Wednesday, 4 April 2012

The Odanglesex Chronicles: The Reorganisation (2)



You know the feeling when some much-loved member of the team returns from a very special holiday - you all cluster around looking at her photos and admiring her tan.

Well, I've just come back from Egypt, eager to get back in harness and work with all the wonderful people in OCC again. I couldn't wait. Of course, I was very happy that Kenneth would be an inspired leader while I was away, but I do enjoy being Chief Executive here.

Anyway, in Egypt they have pyramids. You're not allowed to climb up them, but you can see that for some of them it would be a very long way and even quite dangerous because of the slope as you might slip. My other half tells me that in Central America they have stepped pyramids, which must be much easier to climb up.

We have pyramids here in Odanglesex too, though we don't get many tourists coming to see them. Our pyramids are organisational ones. Councillor Waynflete and I are at the top (blush) and I don't really like the idea that I'm standing on Kenneth Spotlesshead's nob but that's how it works, right down to the lowest levels, but of course, unlike with the Egyptian pyramids, the bits of rock at the bottom can make their way right up to the top or nearly.
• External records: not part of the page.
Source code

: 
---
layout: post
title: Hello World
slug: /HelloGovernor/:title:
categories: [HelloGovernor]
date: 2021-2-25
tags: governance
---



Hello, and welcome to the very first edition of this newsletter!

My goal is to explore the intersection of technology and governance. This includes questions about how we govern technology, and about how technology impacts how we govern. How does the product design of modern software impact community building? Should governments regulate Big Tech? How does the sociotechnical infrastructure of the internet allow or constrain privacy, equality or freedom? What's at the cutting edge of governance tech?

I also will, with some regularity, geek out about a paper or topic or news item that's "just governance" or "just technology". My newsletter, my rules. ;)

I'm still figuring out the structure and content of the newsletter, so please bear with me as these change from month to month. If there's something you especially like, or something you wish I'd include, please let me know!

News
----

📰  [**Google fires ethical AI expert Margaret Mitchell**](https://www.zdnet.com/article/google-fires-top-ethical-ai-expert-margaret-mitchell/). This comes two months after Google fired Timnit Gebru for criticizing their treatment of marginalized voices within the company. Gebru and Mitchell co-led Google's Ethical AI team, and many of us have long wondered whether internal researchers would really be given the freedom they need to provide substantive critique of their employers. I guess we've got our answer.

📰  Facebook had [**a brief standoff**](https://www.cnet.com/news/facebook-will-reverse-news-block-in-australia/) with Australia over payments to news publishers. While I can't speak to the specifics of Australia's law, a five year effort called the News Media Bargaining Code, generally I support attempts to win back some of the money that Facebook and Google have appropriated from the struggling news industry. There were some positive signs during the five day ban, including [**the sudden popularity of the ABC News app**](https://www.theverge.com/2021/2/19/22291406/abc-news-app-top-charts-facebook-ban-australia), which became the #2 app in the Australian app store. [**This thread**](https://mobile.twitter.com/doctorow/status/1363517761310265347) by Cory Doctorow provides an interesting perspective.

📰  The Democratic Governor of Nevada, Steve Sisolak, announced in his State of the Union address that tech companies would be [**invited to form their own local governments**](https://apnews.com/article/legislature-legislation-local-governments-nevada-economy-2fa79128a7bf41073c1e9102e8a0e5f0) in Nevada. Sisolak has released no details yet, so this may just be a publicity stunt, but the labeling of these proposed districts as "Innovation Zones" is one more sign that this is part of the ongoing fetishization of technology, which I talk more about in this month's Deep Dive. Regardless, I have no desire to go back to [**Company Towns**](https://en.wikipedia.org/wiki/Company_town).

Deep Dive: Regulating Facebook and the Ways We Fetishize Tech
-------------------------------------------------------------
The Egyptians and the Mayas made their pyramids very high to impress people. In Odanglesex we don't want to impress people. We want to give them a positive customer experience. If the pyramid's very high and steep, it's a long way to the top and there are lots of people monitoring or approving everything and as you move up each level they get paid more. We want a flatter pyramid. That's why we're going through a series of reorganisations, starting with a pilot in Transformational Excellence and Strategic Vision. There will be a bit of disruption, but at the end we'll have a flatter, more accessible, more customer-friendly pyramid.

Now here are some of my holiday photos...

FROM: Dorothea Biggs, PA to Chief Executive

TO: Edelbertha Spengler

Ed: I've made three changes if that's OK.

I've deleted the bit about admiring her tan. This is ethnically sensitive. Would "muscles" do instead?

I assume you meant to say you were standing on Kenneth Spotlessnob's head, not the other way around, though I wonder if you want to reconsider the phrase. I mean, your feet are quite big and his head is quite small. It just seems funny to me and not very safe.

I've taken out one of the holiday snaps because of what the fat man was doing in the background.

FROM: Councillor Bill Wayneflete, Leader of the Council

TO: Edelbertha Spengler

Ed: just read your blog. Fascinating as always. Why don't we have more tourists coming to see the pyramids in Odanglesex? Could I have a project plan draft to address this?

FROM: Kenneth Spotlessnob, Assistant Chief Executive and Director of Transformational Excellence and Strategic Vision

TO: Neil Balderson, Acting Assistant Director of Transformational Excellence and Strategic Vision

Neil: In reply to your query left on my answerphone - yes, your interpretation is correct. A flatter pyramid in TESV will be achieved through two transformational changes:

1: The seven DC2s will be assimilated to DC3. The alternative of assimilating to DC1 would be unviable because of the relational implications of the pay reduction involved.

2: The minimum number of employees managed to entitle a manager to line manager status will be increased from three to thirteen.

FROM: Silesia Jones, Equality Consultant

TO: Neil Balderson


Is this for real? As an efficiency measure, I can no longer approve mileage claims or leave or carry out annual appraisal on the three colleagues I manage, despite Equality Excellence being a discrete unit, but must pass all these things to Neil Downing, who has no experience of them?

FROM: Neil Balderson

TO: Silesia Jones


Correct. This helps achieve a flatter organisational pyramid and less bureaucracy.

Concerning the three colleagues and indeed the Equality function: haven't you read page 111 of Kenneth's presentation?

FROM: Stanley Livingstone, President Emeritus, National Association of Micro Businesses, Odanglesex and Sarfebutt Branch

TO: Edelbertha Spengler

My dear Mrs Spengler:

Is it correct what I read in the newspapers, that seven of your extravagantly paid jobsworths have received an entirely unearned pay rise by being "assimilated" to a higher level?

Can they instead be taken out and shot?

FROM: Edelbertha Spengler

TO: Stanley Livingstone

Dear Mr Livingstone,

Thank you for your most helpful letter. I can confirm that the organisational change you refer to is being implemented as part of a package of measures to reduce expenditure and improve the customer experience.

I am grateful for your helpful suggestion, but unfortunately it would be ultra vires.